> _What needs to be done_: Lines in the entries below where the word "fermoar" shows up should each be copied.

─── Data extracts

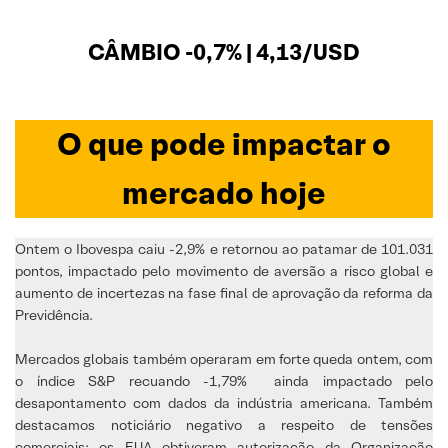
CÂMBIO -0,7% | 4,13/USD
O que pode impactar o
mercado hoje
Ontem o Ibovespa caiu -2,9% e retornou ao patamar de 101.031
pontos, impactado pelo movimento de aversão a risco global e
aumento de incertezas na fase final de aprovação da reforma da
Previdência.
Mercados globais também operaram em forte queda ontem, com
o índice S&P recuando -1,79% ainda impactado pelo
desapontamento com dados da indústria americana. Também
destacamos noticiário negativo a respeito de tensões
comerciais: os EUA obtiveram autorização da Organização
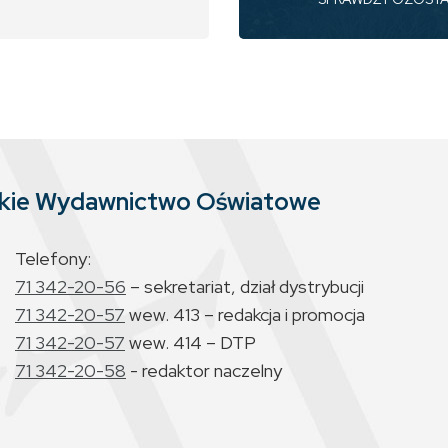
skie Wydawnictwo Oświatowe
Telefony:
71 342-20-56
– sekretariat, dział dystrybucji
71 342-20-57
wew. 413 – redakcja i promocja
71 342-20-57
wew. 414 – DTP
71 342-20-58
- redaktor naczelny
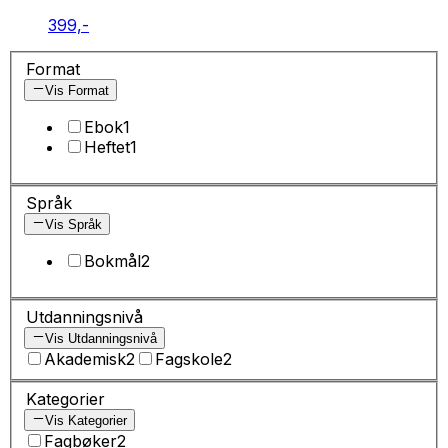
399,-
Format
Vis Format
Ebok
1
Heftet
1
Språk
Vis Språk
Bokmål
2
Utdanningsnivå
Vis Utdanningsnivå
Akademisk
2
Fagskole
2
Kategorier
Vis Kategorier
Fagbøker
2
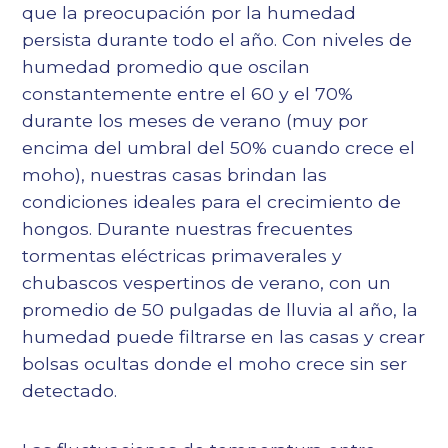
que la preocupación por la humedad
persista durante todo el año. Con niveles de
humedad promedio que oscilan
constantemente entre el 60 y el 70%
durante los meses de verano (muy por
encima del umbral del 50% cuando crece el
moho), nuestras casas brindan las
condiciones ideales para el crecimiento de
hongos. Durante nuestras frecuentes
tormentas eléctricas primaverales y
chubascos vespertinos de verano, con un
promedio de 50 pulgadas de lluvia al año, la
humedad puede filtrarse en las casas y crear
bolsas ocultas donde el moho crece sin ser
detectado.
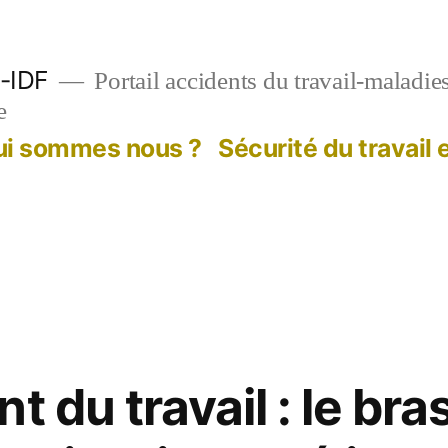
-IDF
Portail accidents du travail-maladie
e
ui sommes nous ?
Sécurité du travail
t du travail : le br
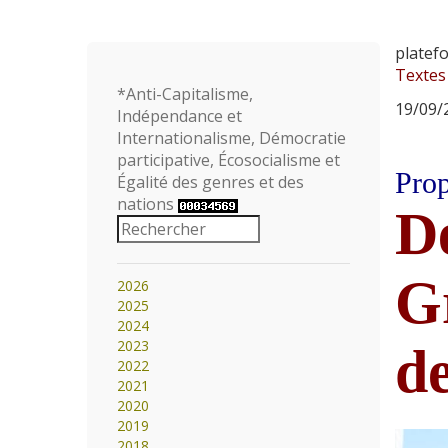
platef
Textes
*Anti-Capitalisme,
19/09/2
Indépendance et
Internationalisme, Démocratie
participative, Écosocialisme et
Prop
Égalité des genres et des
nations
De
G
2026
2025
2024
2023
d
2022
2021
2020
2019
2018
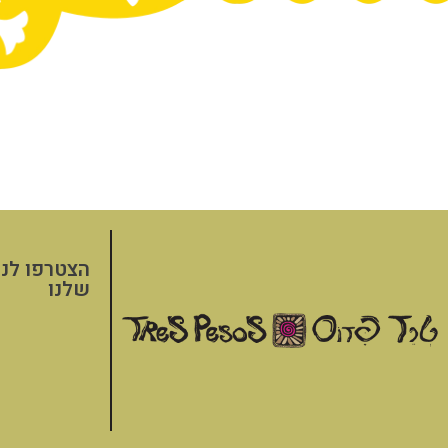
הצטרפו לני
שלנו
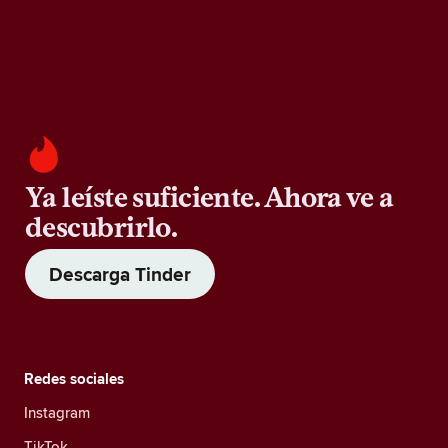
Ya leíste suficiente. Ahora ve a
descubrirlo.
Descarga Tinder
Redes sociales
Instagram
TikTok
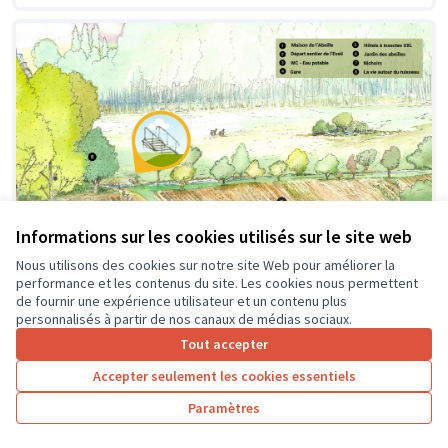
Informations sur les cookies utilisés sur le site web
Nous utilisons des cookies sur notre site Web pour améliorer la
performance et les contenus du site. Les cookies nous permettent
de fournir une expérience utilisateur et un contenu plus
personnalisés à partir de nos canaux de médias sociaux.
Création d'une passerelle
Soumis au vote
Tout accepter
Pageard
0
4
Accepter seulement les cookies essentiels
Paramètres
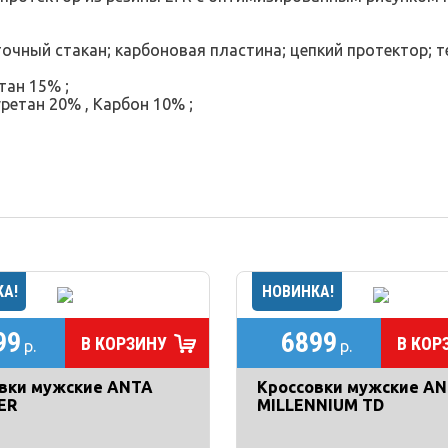
точный стакан; карбоновая пластина; цепкий протектор; т
тан 15% ;
етан 20% , Карбон 10% ;
99
6899
В КОРЗИНУ
В КОР
р.
р.
вки мужские ANTA
Кроссовки мужские A
ER
MILLENNIUM TD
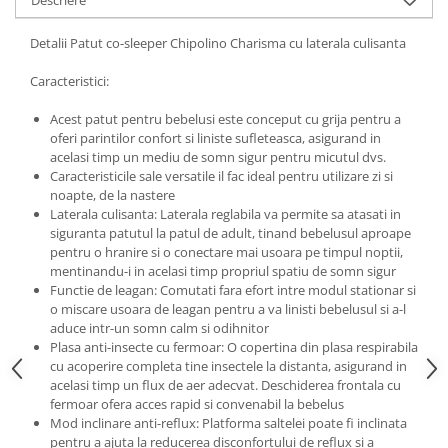
Descriere
Progarden
Prosperplast
Detalii Patut co-sleeper Chipolino Charisma cu laterala culisanta
Purple Cow
Caracteristici:
Raduka
Acest patut pentru bebelusi este conceput cu grija pentru a
Ravensburger
oferi parintilor confort si liniste sufleteasca, asigurand in
acelasi timp un mediu de somn sigur pentru micutul dvs.
Schmidt
Caracteristicile sale versatile il fac ideal pentru utilizare zi si
Sequin Art
noapte, de la nastere
Laterala culisanta: Laterala reglabila va permite sa atasati in
Silverlit
siguranta patutul la patul de adult, tinand bebelusul aproape
Simba
pentru o hranire si o conectare mai usoara pe timpul noptii,
mentinandu-i in acelasi timp propriul spatiu de somn sigur
Smoby
Functie de leagan: Comutati fara efort intre modul stationar si
o miscare usoara de leagan pentru a va linisti bebelusul si a-l
Spin Master
aduce intr-un somn calm si odihnitor
Stragoo Games
Plasa anti-insecte cu fermoar: O copertina din plasa respirabila
cu acoperire completa tine insectele la distanta, asigurand in
Sycomore
acelasi timp un flux de aer adecvat. Deschiderea frontala cu
fermoar ofera acces rapid si convenabil la bebelus
Tender Leaf
Mod inclinare anti-reflux: Platforma saltelei poate fi inclinata
Topbright
pentru a ajuta la reducerea disconfortului de reflux si a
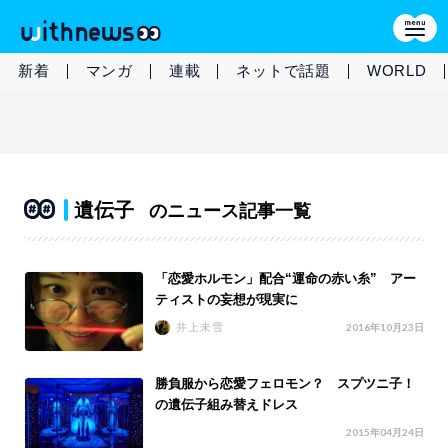
新着
マンガ
連載
ネットで話題
WORLD
遺伝子
のニュース記事一覧
「恋愛ホルモン」配合“運命の赤い糸” アー
ティストの妄想が現実に
井上未雪
2016年10月23日
勝負服から恋愛フェロモン？ スプツニ子！
の遺伝子組み替えドレス
2015年04月24日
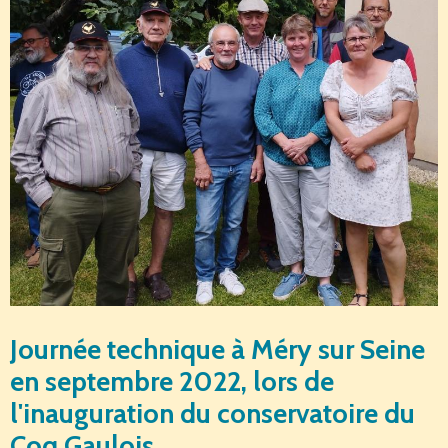
Journée technique à Méry sur Seine
en septembre 2022, lors de
l'inauguration du conservatoire du
Coq Gaulois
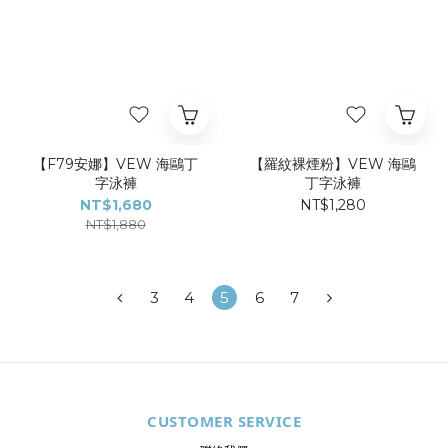
【F79安娜】VEW 海鷗丁
【羅紋裸煙粉】VEW 海鷗
字泳褲
丁字泳褲
NT$1,680
NT$1,280
NT$1,880
3
4
5
6
7
CUSTOMER SERVICE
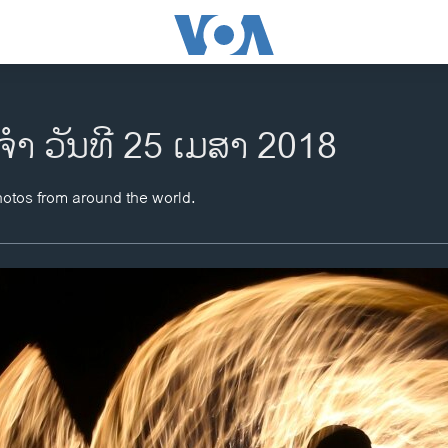
ຈຳ ວັນທີ 25 ເມສາ 2018
hotos from around the world.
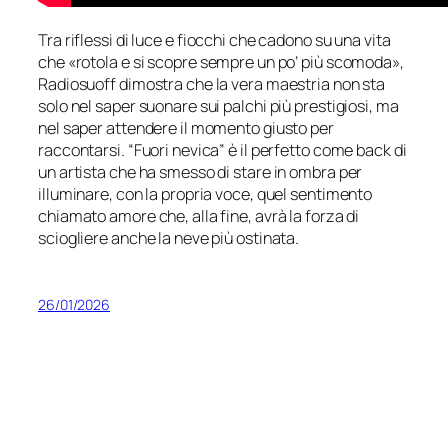
Tra riflessi di luce e fiocchi che cadono su una vita
che «
rotola e si scopre sempre un po’ più scomoda
»,
Radiosuoff dimostra che la vera maestria non sta
solo nel saper suonare sui palchi più prestigiosi, ma
nel saper attendere il momento giusto per
raccontarsi. “Fuori nevica” è il perfetto come back di
un artista che ha smesso di stare in ombra per
illuminare, con la propria voce, quel sentimento
chiamato amore che, alla fine, avrà la forza di
sciogliere anche la neve più ostinata.
26/01/2026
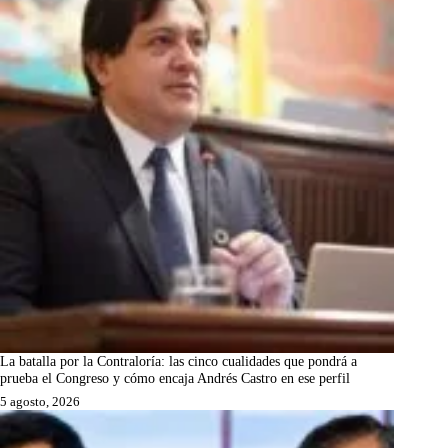
La batalla por la Contraloría: las cinco cualidades que pondrá a
prueba el Congreso y cómo encaja Andrés Castro en ese perfil
5 agosto, 2026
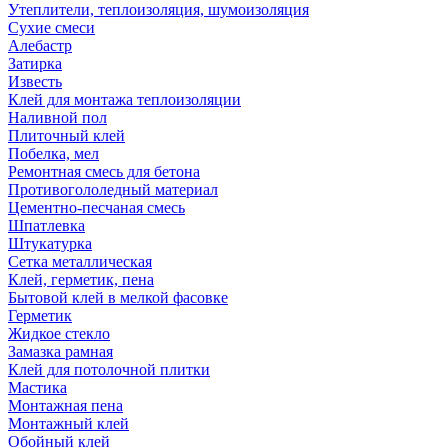
Утеплители, теплоизоляция, шумоизоляция
Сухие смеси
Алебастр
Затирка
Известь
Клей для монтажа теплоизоляции
Наливной пол
Плиточный клей
Побелка, мел
Ремонтная смесь для бетона
Противогололедный материал
Цементно-песчаная смесь
Шпатлевка
Штукатурка
Сетка металлическая
Клей, герметик, пена
Бытовой клей в мелкой фасовке
Герметик
Жидкое стекло
Замазка рамная
Клей для потолочной плитки
Мастика
Монтажная пена
Монтажный клей
Обойный клей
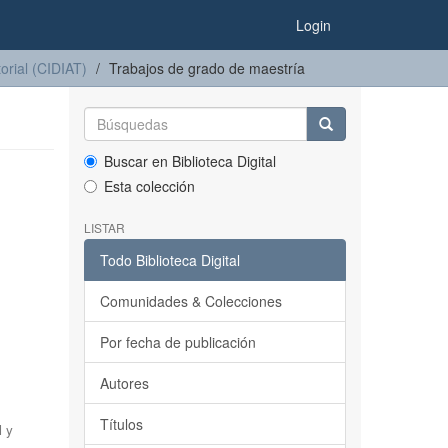
Login
orial (CIDIAT)
Trabajos de grado de maestría
Buscar en Biblioteca Digital
Esta colección
LISTAR
Todo Biblioteca Digital
Comunidades & Colecciones
Por fecha de publicación
Autores
Títulos
 y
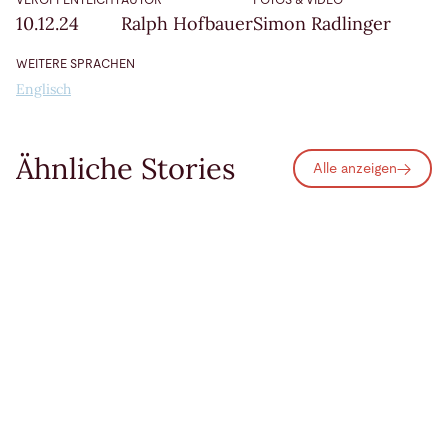
10.12.24
Ralph Hofbauer
Simon Radlinger
WEITERE SPRACHEN
Englisch
Ähnliche Stories
Alle anzeigen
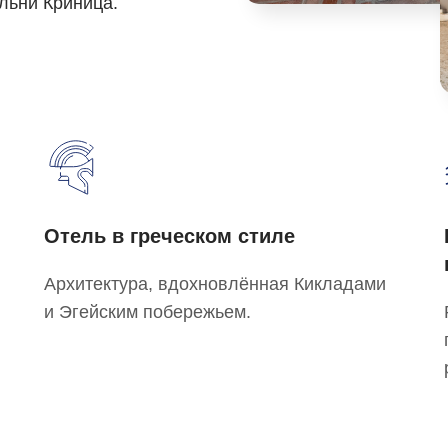
льни Криница.
Отель в греческом стиле
Архитектура, вдохновлённая Кикладами
и Эгейским побережьем.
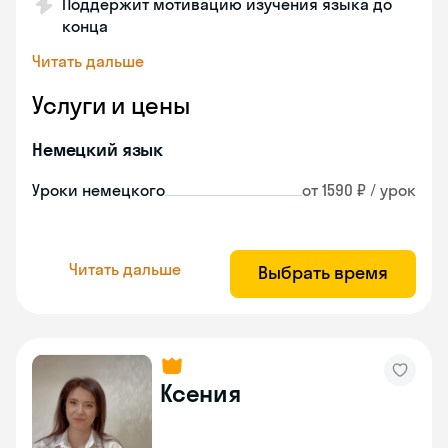
Поддержит мотивацию изучения языка до
конца
Читать дальше
Услуги и цены
Немецкий язык
Уроки немецкого
от 1590 ₽ / урок
Читать дальше
Выбрать время
Ксения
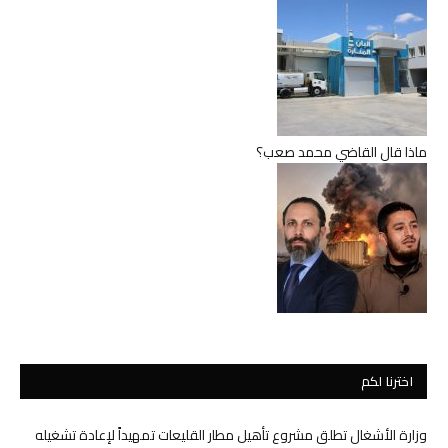
ماذا قال القاضي محمد صعب؟
اخترنا لكم
وزارة الأشغال تطلق مشروع تأهيل مطار القليعات تمهيداً لإعادة تشغيله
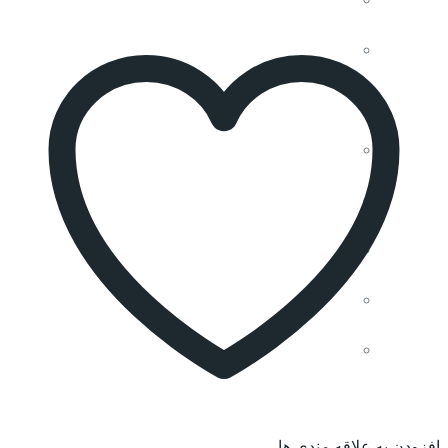
کمد کنار تخت
ترالی
چراغ
اورژانس
برانکارد
ویلچیر
فشارسنج
افزودن به علاقه مندی ها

──────

> _Worked solution_:
Plasa anti-insecte cu fermoar: O copertina din plasa respirabila
fermoar ofera acces rapid si convenabil la bebelus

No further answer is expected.